----- SUPPLIED MATERIAL

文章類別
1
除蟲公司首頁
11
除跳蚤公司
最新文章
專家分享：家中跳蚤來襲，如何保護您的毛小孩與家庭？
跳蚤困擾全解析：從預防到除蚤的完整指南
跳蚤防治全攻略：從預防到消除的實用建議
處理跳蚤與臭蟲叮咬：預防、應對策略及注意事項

----------

== WHAT YOU SHOULD DO ==
What you return should match the data character for character.

== EXPECTED ANSWER ==
文章類別
1
除蟲公司首頁
11
除跳蚤公司
最新文章
專家分享：家中跳蚤來襲，如何保護您的毛小孩與家庭？
跳蚤困擾全解析：從預防到除蚤的完整指南
跳蚤防治全攻略：從預防到消除的實用建議
處理跳蚤與臭蟲叮咬：預防、應對策略及注意事項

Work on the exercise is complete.